Origin: "Why did we get married?" 💍
- What initially attracted me to this person? What did I like (and dislike) about them?
- What were my hopes, expectations, or dreams for the marriage?
- Did I feel pressure (internal or external) to marry at that time?
- What values or life goals did we think we shared?
Values: "How did our values align/misalign?" 🫀
- What are some of my core values today?
- What were my core values when I got married? Did I even know what that meant?
- Which of these values did my partner genuinely share — and which were assumed or ignored?
- Where were we misaligned from the beginning?
Success factors: "How did our marriage stack up against the markers of a healthy relationship?" 📈
A significant amount of research has been conducted to identify common predictors of strong marriages and relationships. Reflect on some of the factors below and assess how they did or did not show up in your marriage.
- Emotional intimacy & safety – Did I feel seen, heard, and respected? Did I feel comfortable sharing my feelings?
- Communication – Did we listen to each other? Were we open-minded to the other person's perspective without becoming defensive?
- Conflict resolution – How did we handle disagreements? Did we make an effort to work towards sustainable solutions?
- Shared core values & goals – Were our future desires and plans in alignment? How were they similar and how did they differ?
- Friendship – Were we affectionate with each other? Did we have shared hobbies? Did we have fun together?

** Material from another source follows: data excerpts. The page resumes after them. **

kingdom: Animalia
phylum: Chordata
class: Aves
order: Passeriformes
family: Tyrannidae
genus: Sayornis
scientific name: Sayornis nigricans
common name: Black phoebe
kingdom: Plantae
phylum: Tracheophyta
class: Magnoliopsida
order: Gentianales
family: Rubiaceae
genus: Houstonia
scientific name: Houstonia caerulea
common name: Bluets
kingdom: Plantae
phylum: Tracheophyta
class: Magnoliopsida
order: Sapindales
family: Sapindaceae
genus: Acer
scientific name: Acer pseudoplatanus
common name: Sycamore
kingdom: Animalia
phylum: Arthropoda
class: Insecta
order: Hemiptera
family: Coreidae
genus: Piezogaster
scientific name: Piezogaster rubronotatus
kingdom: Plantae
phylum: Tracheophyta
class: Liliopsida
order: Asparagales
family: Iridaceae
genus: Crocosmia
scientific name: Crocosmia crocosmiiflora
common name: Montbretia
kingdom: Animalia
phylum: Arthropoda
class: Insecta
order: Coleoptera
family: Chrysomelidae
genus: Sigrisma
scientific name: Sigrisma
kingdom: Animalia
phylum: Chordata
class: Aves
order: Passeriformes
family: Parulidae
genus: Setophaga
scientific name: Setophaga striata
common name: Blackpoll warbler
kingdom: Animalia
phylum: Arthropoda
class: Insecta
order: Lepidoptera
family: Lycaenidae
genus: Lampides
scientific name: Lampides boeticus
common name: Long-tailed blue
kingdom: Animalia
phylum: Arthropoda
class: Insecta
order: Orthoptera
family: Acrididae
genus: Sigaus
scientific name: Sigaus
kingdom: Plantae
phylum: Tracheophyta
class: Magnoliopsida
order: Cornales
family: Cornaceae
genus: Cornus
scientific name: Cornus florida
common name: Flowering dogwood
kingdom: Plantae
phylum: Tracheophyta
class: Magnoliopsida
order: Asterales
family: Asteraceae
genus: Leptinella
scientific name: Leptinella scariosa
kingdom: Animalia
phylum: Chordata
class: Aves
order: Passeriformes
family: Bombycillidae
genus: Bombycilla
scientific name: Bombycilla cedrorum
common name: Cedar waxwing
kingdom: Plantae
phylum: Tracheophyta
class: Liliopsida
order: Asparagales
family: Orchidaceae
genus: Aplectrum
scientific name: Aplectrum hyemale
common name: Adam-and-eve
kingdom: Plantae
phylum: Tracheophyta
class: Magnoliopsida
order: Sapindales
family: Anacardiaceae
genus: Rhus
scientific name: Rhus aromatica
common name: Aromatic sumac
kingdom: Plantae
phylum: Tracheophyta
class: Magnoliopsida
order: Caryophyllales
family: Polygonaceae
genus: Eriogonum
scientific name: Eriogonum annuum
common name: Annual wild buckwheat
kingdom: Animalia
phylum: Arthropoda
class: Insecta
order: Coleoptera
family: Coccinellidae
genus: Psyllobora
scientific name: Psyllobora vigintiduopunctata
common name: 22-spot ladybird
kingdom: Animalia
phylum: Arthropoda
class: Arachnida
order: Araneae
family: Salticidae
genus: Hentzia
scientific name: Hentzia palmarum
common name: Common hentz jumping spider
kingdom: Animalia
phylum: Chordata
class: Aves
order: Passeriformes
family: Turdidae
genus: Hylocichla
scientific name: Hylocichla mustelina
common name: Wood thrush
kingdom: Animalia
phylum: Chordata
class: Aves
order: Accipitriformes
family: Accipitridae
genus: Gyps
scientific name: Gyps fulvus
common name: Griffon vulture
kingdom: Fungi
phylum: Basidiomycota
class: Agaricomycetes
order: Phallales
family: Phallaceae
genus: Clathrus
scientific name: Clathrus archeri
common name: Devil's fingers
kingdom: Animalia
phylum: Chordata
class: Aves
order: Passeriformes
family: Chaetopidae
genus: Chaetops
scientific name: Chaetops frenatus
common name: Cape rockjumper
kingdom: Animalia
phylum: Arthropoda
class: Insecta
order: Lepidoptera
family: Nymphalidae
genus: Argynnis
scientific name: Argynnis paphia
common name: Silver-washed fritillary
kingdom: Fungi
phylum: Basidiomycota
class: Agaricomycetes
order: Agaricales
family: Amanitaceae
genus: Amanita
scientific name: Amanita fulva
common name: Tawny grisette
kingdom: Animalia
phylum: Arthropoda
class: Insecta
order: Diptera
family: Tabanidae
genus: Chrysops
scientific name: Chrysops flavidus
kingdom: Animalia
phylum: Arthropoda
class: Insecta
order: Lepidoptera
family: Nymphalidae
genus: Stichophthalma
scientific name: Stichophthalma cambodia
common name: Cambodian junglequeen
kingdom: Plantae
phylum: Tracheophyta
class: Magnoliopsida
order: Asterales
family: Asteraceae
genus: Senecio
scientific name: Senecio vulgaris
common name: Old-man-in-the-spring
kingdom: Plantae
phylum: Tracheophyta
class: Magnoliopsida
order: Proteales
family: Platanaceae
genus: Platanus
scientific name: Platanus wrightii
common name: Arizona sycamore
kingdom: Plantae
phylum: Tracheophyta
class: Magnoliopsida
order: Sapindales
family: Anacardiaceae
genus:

Missed signals: "Where do I look back now and see the red flags?" 🚩
- What warning signs or gut feelings did I overlook or misinterpret?
- Did I compromise on any of my values or needs to make the marriage work?
- When and how did the breakdowns in communication occur?
- In what ways did we start growing apart?
My role: "What part(s) did I play that strengthened and weakened the health of the marriage? "🪞
- In what ways did I contribute to the dysfunction or disconnection?
- What things did I repress and/or ignore? What was the impact of that repression?
- What have I learned about my patterns, values, boundaries, and needs?
- In what ways could I be a better partner in the future?
The future: "What did I learn about being and choosing a partner?" 🔮
- What are non-negotiable values and traits that I refuse to settle for in a future partner and relationship?
- Describe how a healthy relationship should feel to you.
- What steps am I taking to self-reflect and self-improve?
- How will I know that I am emotionally ready to enter into a new relationship?